Torres, quien lidera una investigación con el nodo Emprendimiento Creativo y Cultural-Universidad de Ibagué del Ministerio de Cultura, exhortó a los estudiantes a hacer de sus asociaciones conceptuales parte de la realidad; es decir, "se utilizan temas financieros para referirse a empresas industriales, entonces, hay que pensar ¿qué pasa en una empresa de carácter creativo y cultural?", lo anterior, en aspectos como las estructuras de costos y el recurso humano.

El investigador resaltó la labor ejecutada desde la línea Desarrollo Regional, de la Facultad, en la que hay un proyecto aprobado y en marcha, que propende por el mapeo de cuatro sectores creativos y culturales de Ibagué, entre ellos, el musical y las artes visuales y escénicas, para construir un inventario, pero, además, ahondar en las realidades económicas, sociales y políticas de cada uno.

"Si tuviéramos que tomar una decisión de políticas públicas, la pregunta es ¿quiénes son los artistas y creativos?, ¿cuántas son las empresas? y ¿hacia dónde va esa orientación?. Ahí es interesante que la academia haga intervención y apoyo, y lo estamos haciendo desde el Nodo Emprendimiento Creativo y Cultural, desde 2016 estamos trabajando con el Ministerio de Cultura, la Cámara de Comercio, Secretaría de Cultura y otras entidades y universidades para fortalecer el sector creativo y cultural".

Lo más representativo es buscar la asociación entre la teoría, la práctica y los sectores creativos y culturales, lo que se refleja en "buscar las lógicas de organización y comercialización", como las que se pueden generar en un pintor o en un músico para la difusión de su talento. En su disertación, también enfatizó en el fenómeno de los artistas que se ven supeditados a trabajar solo por proyectos, "por ello, el nivel de informalidad es bastante grande".

Y en la Capital Musical el panorama no es ajeno.

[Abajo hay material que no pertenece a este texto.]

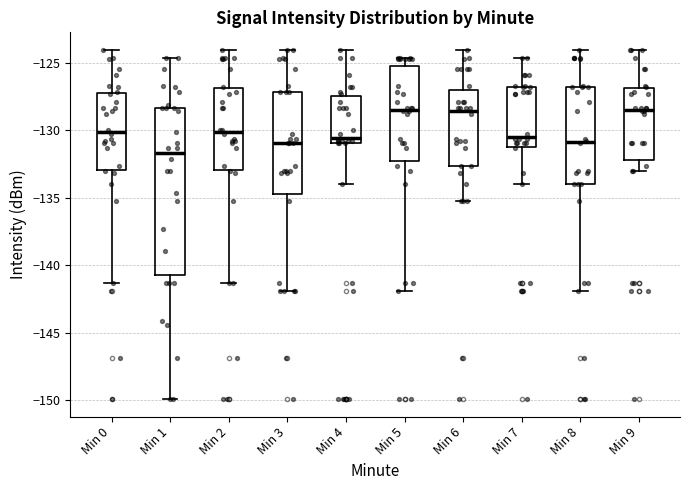

Which box's median line is the lowest?

Min 1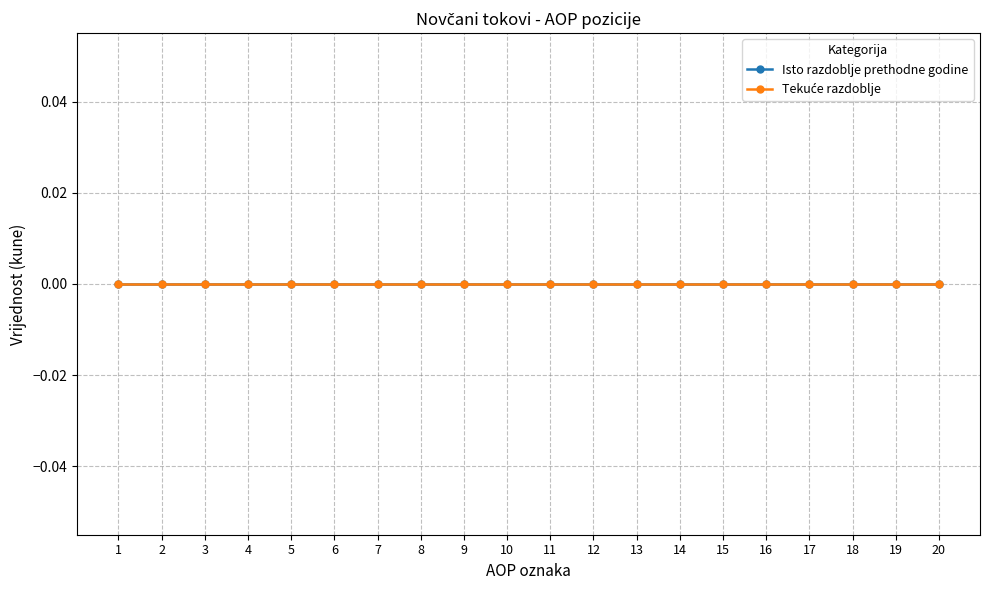

At 20, list the series in order from largest to smallest.

Isto razdoblje prethodne godine, Tekuće razdoblje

El investigador habló de cómo en la ciudad se evidencian vacíos en el tema organizativo, porque, a su juicio, "las administraciones trabajan por un lado, la Cámara de Comercio por el otro y las universidades por el otro"; no obstante, resaltó la iniciativa que hay entre músicos para crear su propia asociación, así como el caso exitoso de los procesos culturales en el sur, con el hip hop como denominador.

Como complemento al tema, al inicio de su conferencia se refirió a la marca que existe de Ibagué como Capital Musical y reflexionó sobre la pregunta ¿qué debe tener una ciudad para serlo? Al respecto se centró la necesidad de mirar no solo las manifestaciones tradicionales sino, además, las músicas emergentes al ejemplo del país, con lo que se ha conseguido construir un mercado de la música, y allí nombró casos como el de la agrupación chocoana Chocquibtown.

Otro de los temas mencionados en su disertación radicó en el amplio debate desde lo político y lo académico generado sobre el lugar de la cultura en el desarrollo, así como sobre los amplios aportes que esta puede significar para la riqueza y el empleo en la región: "Un ejemplo claro está en los festivales, que son una forma de clusterización local, y en los que el empleo solo se genera por temporadas".

Torres también consideró que en la ciudad se ha invisibilizado la planificación urbana, contrario a lo que sucede en zonas como La Candelaria, en Bogotá, en las que hay amplia oferta cultural y arquitectónica y que son, por demás, marca de ciudad. "En el país hay tres Ciudades Creativas para la Unesco: en gastronomía, Popayán; y en música, Medellín y Bogotá (...), son marcas que atraen turismo y carácter creativo (...). A Ibagué le falta mucho para alcanzarlas".